0nly4phil · October 16, 2021, 6:26am

Hi, I am fairly new to Knime and am struggling to find an efficient way to merge multiple columns based on a criteria.
In the table I have provided a simplistic representation of my data layout. I would like to merge the first set of columns (Col1-4) with a second set of columns (Col1B-4B) and
append the mergers to the table as a third, new set of columns (Col1C-4C).
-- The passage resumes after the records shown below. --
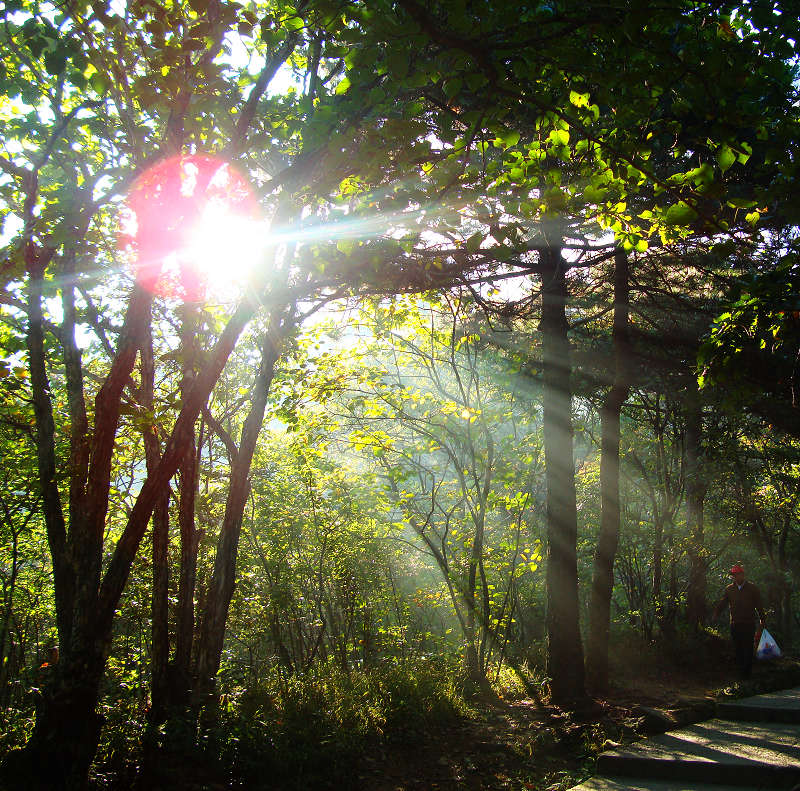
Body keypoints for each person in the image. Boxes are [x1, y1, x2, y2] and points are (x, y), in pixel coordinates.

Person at [712, 564, 765, 680]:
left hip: (749, 623)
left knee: (748, 648)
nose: (736, 577)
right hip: (735, 624)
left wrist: (762, 620)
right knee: (738, 648)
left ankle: (747, 674)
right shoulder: (729, 589)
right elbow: (723, 603)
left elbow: (759, 605)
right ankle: (741, 674)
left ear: (743, 575)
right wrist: (716, 613)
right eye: (734, 575)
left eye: (737, 575)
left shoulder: (752, 588)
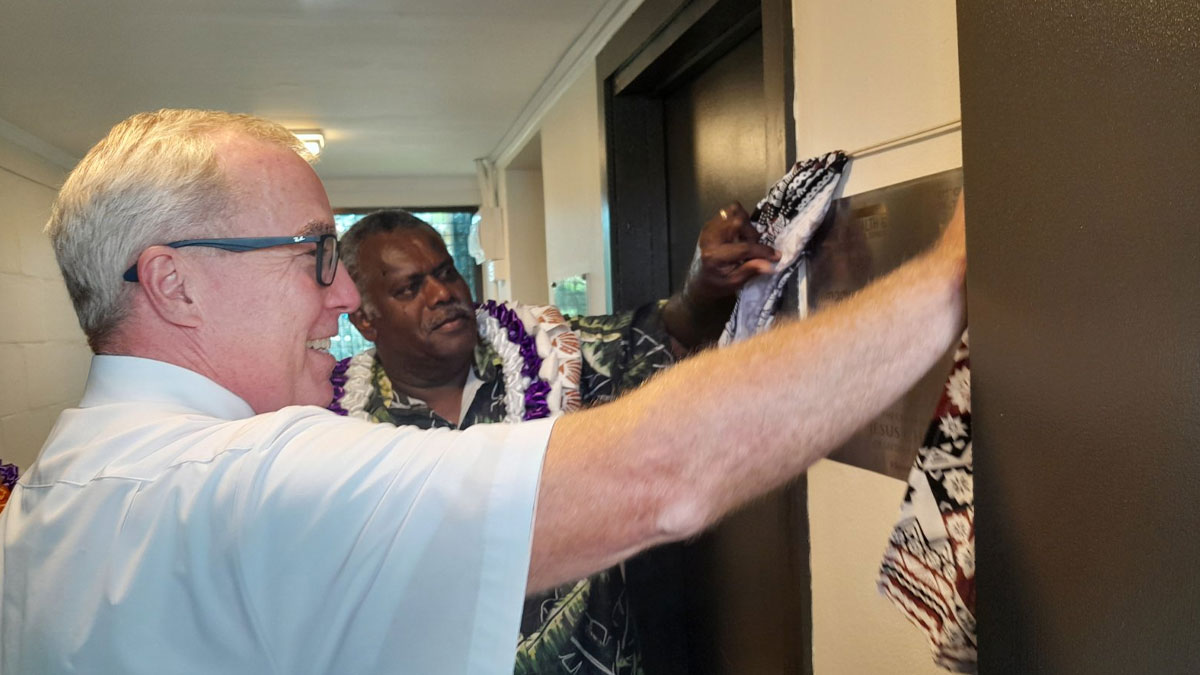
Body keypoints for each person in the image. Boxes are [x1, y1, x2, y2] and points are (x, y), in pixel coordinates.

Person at [0, 109, 966, 675]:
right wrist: (953, 273)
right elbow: (660, 475)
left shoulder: (45, 502)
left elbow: (658, 339)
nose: (341, 298)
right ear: (174, 283)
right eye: (312, 254)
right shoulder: (245, 481)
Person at [333, 207, 773, 674]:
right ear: (365, 320)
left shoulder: (550, 355)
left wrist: (702, 287)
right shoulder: (338, 427)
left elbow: (669, 333)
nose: (442, 294)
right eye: (409, 288)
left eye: (446, 273)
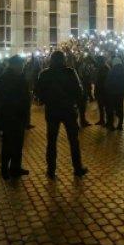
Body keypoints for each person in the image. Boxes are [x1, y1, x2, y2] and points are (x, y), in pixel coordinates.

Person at [35, 50, 88, 178]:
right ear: (63, 59)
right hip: (68, 110)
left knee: (51, 141)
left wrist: (46, 99)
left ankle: (51, 170)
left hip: (52, 110)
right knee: (73, 141)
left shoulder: (44, 73)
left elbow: (38, 93)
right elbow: (79, 91)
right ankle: (77, 167)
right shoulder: (70, 72)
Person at [0, 56, 31, 179]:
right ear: (13, 65)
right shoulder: (6, 78)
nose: (22, 66)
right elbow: (6, 97)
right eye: (20, 64)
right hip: (10, 115)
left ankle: (15, 167)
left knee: (18, 143)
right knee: (8, 144)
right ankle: (4, 169)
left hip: (18, 115)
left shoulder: (18, 76)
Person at [104, 58, 124, 130]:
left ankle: (111, 125)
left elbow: (107, 83)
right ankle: (120, 125)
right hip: (120, 94)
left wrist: (108, 90)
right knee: (120, 109)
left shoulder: (111, 71)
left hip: (112, 93)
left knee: (111, 109)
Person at [93, 56, 110, 126]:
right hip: (100, 90)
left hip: (103, 91)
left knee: (106, 107)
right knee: (101, 107)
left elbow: (103, 80)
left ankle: (107, 121)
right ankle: (102, 120)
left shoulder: (105, 68)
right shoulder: (102, 68)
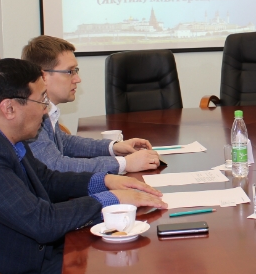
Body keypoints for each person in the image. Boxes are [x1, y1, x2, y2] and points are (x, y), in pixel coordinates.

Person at [0, 59, 167, 274]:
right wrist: (112, 200)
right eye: (42, 100)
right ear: (9, 108)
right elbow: (43, 222)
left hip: (19, 256)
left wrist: (107, 181)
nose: (46, 110)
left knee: (121, 265)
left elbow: (46, 179)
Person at [21, 35, 160, 173]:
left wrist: (113, 147)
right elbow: (56, 166)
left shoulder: (48, 109)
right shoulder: (31, 116)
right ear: (43, 76)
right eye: (70, 72)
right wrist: (124, 163)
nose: (77, 79)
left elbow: (65, 143)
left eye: (76, 71)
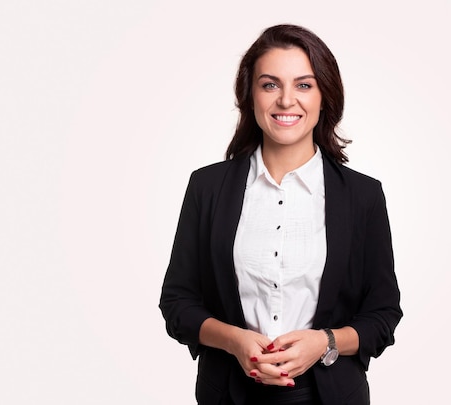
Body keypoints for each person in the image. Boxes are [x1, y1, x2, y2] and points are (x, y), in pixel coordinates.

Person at [159, 24, 402, 405]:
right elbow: (178, 304)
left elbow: (383, 314)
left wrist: (325, 342)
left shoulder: (362, 196)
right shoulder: (207, 187)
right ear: (250, 95)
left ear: (325, 96)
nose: (286, 100)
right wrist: (235, 341)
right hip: (227, 395)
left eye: (304, 85)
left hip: (331, 396)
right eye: (270, 84)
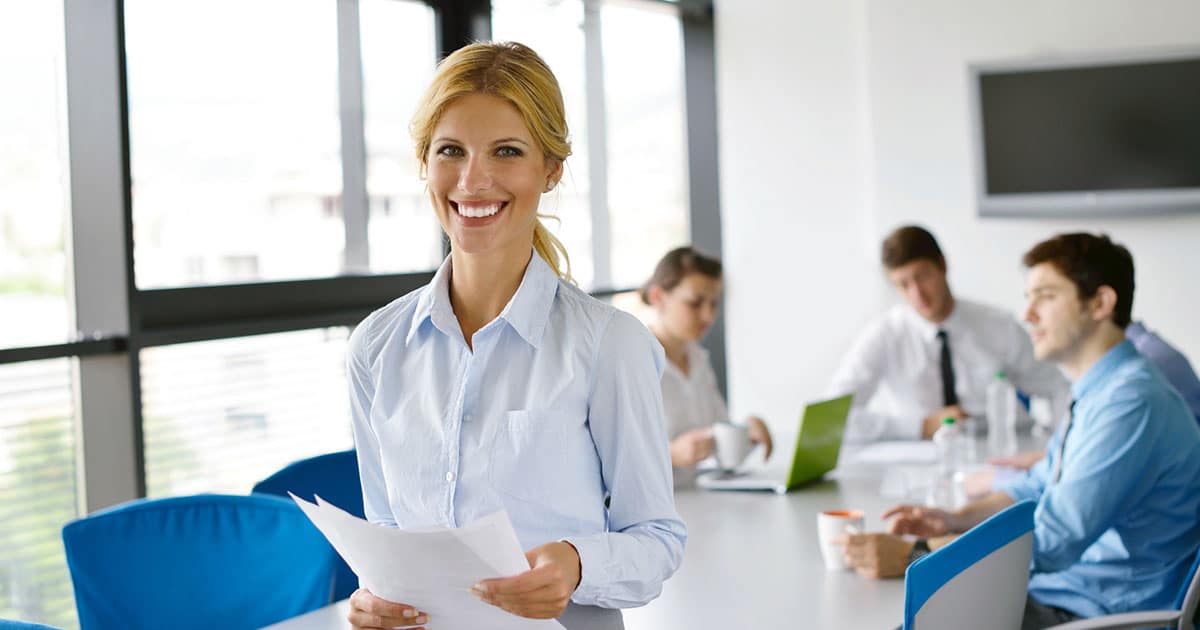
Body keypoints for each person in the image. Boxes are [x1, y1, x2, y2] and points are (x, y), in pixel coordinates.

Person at [345, 42, 685, 630]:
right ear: (424, 162)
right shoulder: (376, 348)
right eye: (450, 150)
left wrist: (578, 564)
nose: (473, 181)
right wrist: (373, 601)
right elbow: (386, 541)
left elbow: (657, 541)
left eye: (506, 151)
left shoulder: (609, 345)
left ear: (550, 170)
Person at [838, 233, 1200, 629]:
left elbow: (1052, 540)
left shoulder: (1130, 403)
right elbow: (1037, 486)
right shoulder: (1102, 390)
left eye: (1044, 296)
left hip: (1096, 610)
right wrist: (954, 519)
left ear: (1100, 303)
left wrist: (917, 554)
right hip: (1066, 592)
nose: (1027, 314)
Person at [829, 225, 1069, 443]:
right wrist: (921, 426)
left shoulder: (998, 325)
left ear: (942, 265)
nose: (917, 294)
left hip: (1004, 452)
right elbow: (831, 418)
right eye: (903, 285)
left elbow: (1059, 388)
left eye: (922, 276)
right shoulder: (883, 336)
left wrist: (1060, 449)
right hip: (923, 461)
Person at [990, 319, 1200, 472]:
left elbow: (1074, 514)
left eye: (1050, 297)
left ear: (1099, 302)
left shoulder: (1137, 373)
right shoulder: (1126, 359)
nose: (1031, 315)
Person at [641, 246, 773, 470]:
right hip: (662, 501)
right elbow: (611, 461)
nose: (708, 316)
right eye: (695, 303)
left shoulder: (698, 359)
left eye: (714, 304)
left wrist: (746, 430)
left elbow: (717, 431)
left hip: (704, 495)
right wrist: (671, 455)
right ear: (658, 297)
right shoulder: (634, 363)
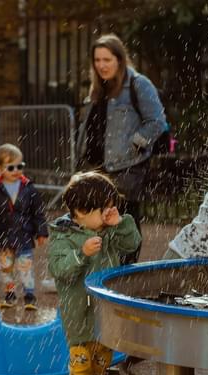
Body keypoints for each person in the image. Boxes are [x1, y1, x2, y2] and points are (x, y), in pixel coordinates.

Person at [47, 171, 141, 375]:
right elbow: (60, 270)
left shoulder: (107, 230)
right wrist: (81, 253)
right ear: (80, 210)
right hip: (79, 312)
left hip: (102, 311)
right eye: (104, 208)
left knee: (102, 359)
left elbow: (132, 245)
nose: (109, 212)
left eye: (112, 206)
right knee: (82, 361)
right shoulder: (63, 236)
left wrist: (120, 222)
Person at [76, 33, 166, 265]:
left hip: (126, 167)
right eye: (97, 60)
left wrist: (135, 145)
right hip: (97, 167)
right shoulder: (98, 88)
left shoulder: (138, 84)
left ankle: (126, 273)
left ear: (119, 59)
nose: (102, 65)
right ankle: (105, 273)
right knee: (98, 222)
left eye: (107, 59)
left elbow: (157, 121)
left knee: (125, 221)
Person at [0, 144, 48, 310]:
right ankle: (10, 295)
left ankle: (29, 295)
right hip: (3, 235)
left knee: (25, 266)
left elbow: (38, 212)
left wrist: (41, 231)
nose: (16, 170)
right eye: (11, 167)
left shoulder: (29, 188)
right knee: (6, 268)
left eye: (20, 166)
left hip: (24, 233)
The criteria is simple: if a row ID contains a missing value in the first set, then the value in the second set of columns is used, otherwise the value in the first set of columns is used.
Column merger does this perfectly. However, the column sets are hundreds and the primary and secondary columns have to be set for each individual merge. I would like to use this workflow for several different initial data sets (same lay-out) so wish to avoid having to configure multiple Column merger nodes each time.
Does anyone have any suggestions?
Thankyou for your time,

Phil

AnotherFraudUser · October 16, 2021, 2:49pm

Hi @0nly4phil,

not quite sure if i managed to solve your exact problem but attached an example workflow for three variations.
One which returns the whole SetB if all columns of SetA are empty else return SetA
The other variation checks Col1 in SetA against SetB, Col2 in SetA against SetB,… and returns for each step the column of setB if setA is missing.
The last variation returns setB is any column in setA is empty

Sets can be defined by a 1or 2 nodes either by manual selecting or wildcards:
grafik

Input:
grafik
Output:

KNIME_project5.knwf (45.4 KB)

0nly4phil · October 17, 2021, 5:54am

Many thanks. I will definitely try your suggestions!

Phil

0nly4phil · October 17, 2021, 6:55am

Hi AnotherFraudUser.
Variation 2 is what I would like to use.
However, the way it is currently configured the output from the loop (collected results) is all set B, without any substitution with values from set A where present which, is the desired result.
I’ll work on it, but perhaps you will be able to see where the problem lies more quickly?
Regards,

Phil

0nly4phil · October 17, 2021, 7:08am

What I mean is the output table you provided in your reply is correct, so it obviously works. However the second variation you provided produces a copy of column set B.
This statement doesnt appear to be respected:
SetACol2 is not missing SetB Col2 is not missing .> return SetA Col2.

Thanks,

0nly4phil · October 17, 2021, 7:43am

That’s all right, got it!
I just switched the order of columns in the column splitter and option 2 works just fine!
Many thanks for sharing. I’ve learnt several important thing today!

AnotherFraudUser · October 17, 2021, 10:13am

Great that it at least got you near the solution

system · April 17, 2022, 10:14pm

This topic was automatically closed 182 days after the last reply. New replies are no longer allowed.